**DETALLES DE LA TAREA**
Extrae sin cambios el pasaje del texto sobre mostrar los sentimientos que va de "Sí, puedo hablar" a "partido del Barça.".

Llevo varios días con ganas de sentarme a escribir todo lo que me está pasando por la cabeza últimamente y me doy cuenta de que no sé hasta qué punto soy exhibicionista con mis sentimientos más profundos.
Sí, puedo hablar de los últimos restaurantes a los que he ido, de las fiestas que me he pegado o de lo mucho o poco que me ha gustado el último partido del Barça.
No me cuesta hablar de agobios en el trabajo, ni de filias y fobias por gente y/o películas, libros y fotografías.
Pero cuando llega el momento de hablar de cosas que me afectan realmente, las despacho con posts crípticos que sólo saben descrifrar aquellas personas más cercanas a mí (o ni siquiera esas). Porque sé que cuando me abro sufro y muestro la cara sensible que siempre quiero ocultar bajo risas y payasadas.
Por eso, por una vez y sin que sirva de precedente, me abriré y soltaré lo que me preocupa estos días: mi abuela está en el hospital desde el sábado por una hemorragia cerebral y, pese a que ha experimentado una gran mejoría desde entonces, hubo un momento en que la daban por muerta.

**EXTRACTOS DE DATOS**
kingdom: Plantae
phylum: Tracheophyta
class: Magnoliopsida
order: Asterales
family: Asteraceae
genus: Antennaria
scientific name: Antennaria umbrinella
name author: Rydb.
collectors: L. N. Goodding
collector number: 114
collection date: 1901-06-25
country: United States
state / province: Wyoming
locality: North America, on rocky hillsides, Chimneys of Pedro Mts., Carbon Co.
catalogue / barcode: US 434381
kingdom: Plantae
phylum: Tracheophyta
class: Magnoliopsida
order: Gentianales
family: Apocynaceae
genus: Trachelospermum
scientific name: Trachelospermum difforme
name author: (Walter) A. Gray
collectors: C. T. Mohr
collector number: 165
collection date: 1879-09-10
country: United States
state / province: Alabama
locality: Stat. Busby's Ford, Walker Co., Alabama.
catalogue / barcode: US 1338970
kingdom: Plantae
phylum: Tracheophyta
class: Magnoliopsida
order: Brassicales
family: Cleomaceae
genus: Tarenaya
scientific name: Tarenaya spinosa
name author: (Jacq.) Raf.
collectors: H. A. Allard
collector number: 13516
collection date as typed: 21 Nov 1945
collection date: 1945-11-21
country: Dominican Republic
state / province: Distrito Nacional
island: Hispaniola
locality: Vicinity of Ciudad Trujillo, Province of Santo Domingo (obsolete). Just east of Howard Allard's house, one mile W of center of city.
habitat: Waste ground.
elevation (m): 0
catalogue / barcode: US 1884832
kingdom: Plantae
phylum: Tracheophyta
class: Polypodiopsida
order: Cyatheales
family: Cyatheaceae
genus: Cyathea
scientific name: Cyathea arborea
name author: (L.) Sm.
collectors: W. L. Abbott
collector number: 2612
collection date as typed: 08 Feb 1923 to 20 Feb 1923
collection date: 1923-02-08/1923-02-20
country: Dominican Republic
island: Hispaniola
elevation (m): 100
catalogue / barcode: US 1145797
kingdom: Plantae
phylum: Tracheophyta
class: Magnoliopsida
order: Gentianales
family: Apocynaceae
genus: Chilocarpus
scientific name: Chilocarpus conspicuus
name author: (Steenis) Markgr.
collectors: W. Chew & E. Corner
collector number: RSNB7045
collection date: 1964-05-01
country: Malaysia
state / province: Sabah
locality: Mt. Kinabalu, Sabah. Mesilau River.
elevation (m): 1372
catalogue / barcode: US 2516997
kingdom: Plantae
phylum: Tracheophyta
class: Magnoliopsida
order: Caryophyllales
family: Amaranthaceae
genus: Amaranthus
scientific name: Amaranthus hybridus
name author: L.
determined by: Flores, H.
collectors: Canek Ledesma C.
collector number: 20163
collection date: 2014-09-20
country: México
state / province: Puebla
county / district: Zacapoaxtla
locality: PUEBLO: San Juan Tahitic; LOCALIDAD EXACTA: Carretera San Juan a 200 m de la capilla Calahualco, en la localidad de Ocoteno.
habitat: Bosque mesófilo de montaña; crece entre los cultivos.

**CUADRO DE RESPUESTA**
Sí, puedo hablar de los últimos restaurantes a los que he ido, de las fiestas que me he pegado o de lo mucho o poco que me ha gustado el último partido del Barça.